You’ve been waiting for this part, haven’t you? Yes, there is a downside. Increased parental involvement can be a negative factor as well as a positive one. You will find yourself working almost as hard1 for the daycare as you would if you just stayed at home to raise your own child. The weekly turns can conflict with job requirements, as well. In most cooperatives, you can’t substitute your turns on a regular basis. Both parents need to do their turns. Some co-ops are more flexible than others about this, but almost all insist that each parent does at least occasional turns.

And the weekly turns are only the beginning. There are a number of additional jobs that have to be filled by the parents. You’ll have to take on at least one extra duty for the coop, and help out whenever it’s required. Then there are meetings to be attended every two weeks, field trips and special maintenance jobs to be organised, and numerous other odd duties that pop up on a semi-regular basis.

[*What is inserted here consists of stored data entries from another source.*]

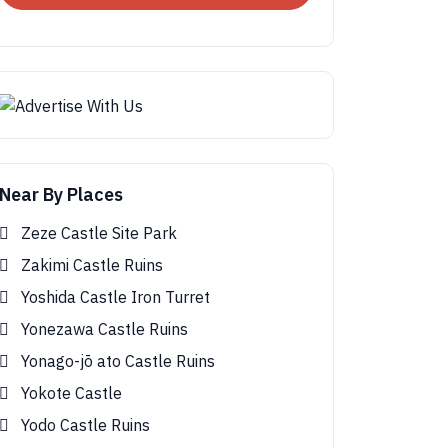
Near By Places
Zeze Castle Site Park
Zakimi Castle Ruins
Yoshida Castle Iron Turret
Yonezawa Castle Ruins
Yonago-jō ato Castle Ruins
Yokote Castle
Yodo Castle Ruins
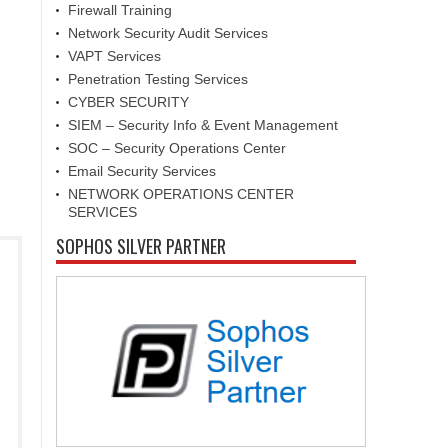
Firewall Training
Network Security Audit Services
VAPT Services
Penetration Testing Services
CYBER SECURITY
SIEM – Security Info & Event Management
SOC – Security Operations Center
Email Security Services
NETWORK OPERATIONS CENTER
SERVICES
SOPHOS SILVER PARTNER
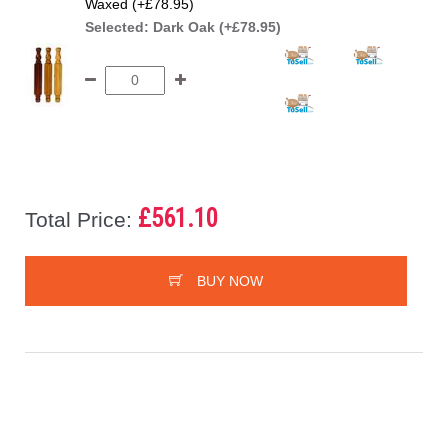
Waxed (+£78.95)
Selected:
Dark Oak (+£78.95)
£561.10
Total Price:
BUY NOW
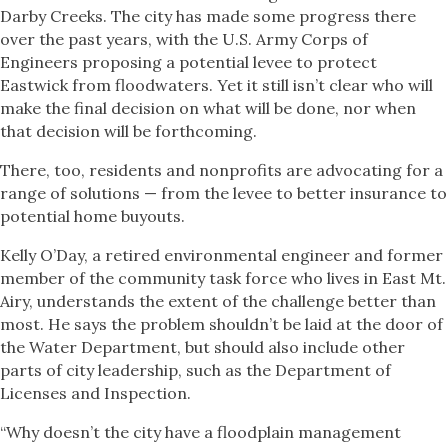
Darby Creeks. The city has made some progress there
over the past years, with the U.S. Army Corps of
Engineers proposing a potential levee to protect
Eastwick from floodwaters. Yet it still isn’t clear who will
make the final decision on what will be done, nor when
that decision will be forthcoming.
There, too, residents and nonprofits are advocating for a
range of solutions — from the levee to better insurance to
potential home buyouts.
Kelly O’Day, a retired environmental engineer and former
member of the community task force who lives in East Mt.
Airy, understands the extent of the challenge better than
most. He says the problem shouldn’t be laid at the door of
the Water Department, but should also include other
parts of city leadership, such as the Department of
Licenses and Inspection.
“Why doesn’t the city have a floodplain management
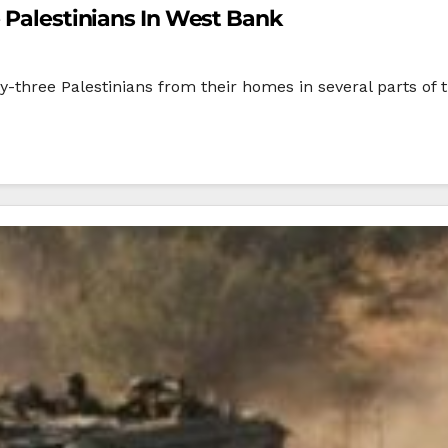
e Palestinians In West Bank
y-three Palestinians from their homes in several parts of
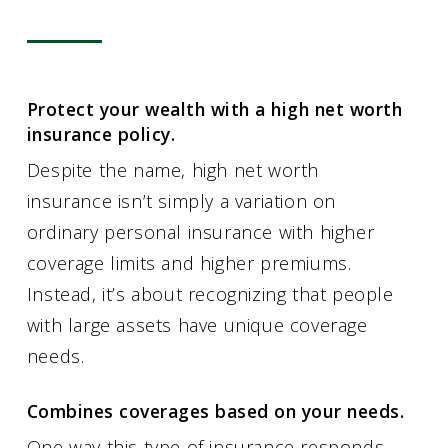
Protect your wealth with a high net worth
insurance policy.
Despite the name, high net worth
insurance isn’t simply a variation on
ordinary personal insurance with higher
coverage limits and higher premiums.
Instead, it’s about recognizing that people
with large assets have unique coverage
needs.
Combines coverages based on your needs.
One way this type of insurance responds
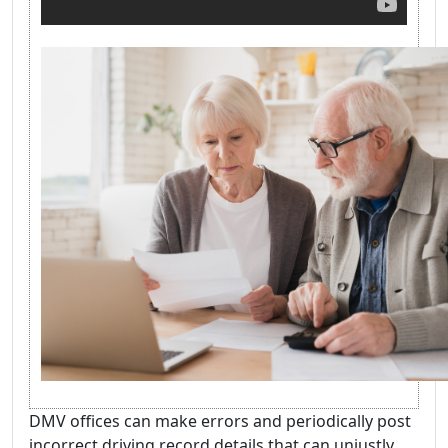
DMV offices can make errors and periodically post
incorrect driving record details that can unjustly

In short, cooperative daycare isn’t the sort of thing that works for everyone. Like they say about Linux, it’s only cheap if your time is cheap. And like Linux, it has unique advantages and disadvantages. You’ll have to weigh the pro and cons to decide if this is the best option for you. But if you have the time, energy and flexible schedule required, I think it deserves serious consideration. As a co-op graduate and parent, I guarantee that your children won’t hate you for it.


FURTHER INFORMATION

As I’ve spent most of this writeup waxing lyrical about hippies and diversity, I see that I will have to write at least one more writeup on the subject, with practical advice on starting and running a co-op. Needless to say, starting a co-op is infinitely more difficult than simply joining one, and such a writeup will require a fair bit of research. In the meantime, here are a few sites with more information on the subject:

  • The complete members’ manual for the Knee High Cooperative in Bloomington, IN -
    http://www.indiana.edu/~kneehigh/Members/manual.pdf
  • Thoughts on cooperative preschools (not quite the same concept, but similar) -
    http://members.shaw.ca/sidneypreschool/Docs/Beverly%20Pickford,%20Island%20Parent.pdf
  • Overview of different sorts of childcare co-ops, with links to more detailed information - http://web.uvic.ca/bcics/research/social/Child_Care/


1 This is an outright lie, written in a flurry of optimistic zeal when I first started at the Co-op. Two months down the road, I would change that to "a million times as hard". This is hard work. But I still love it.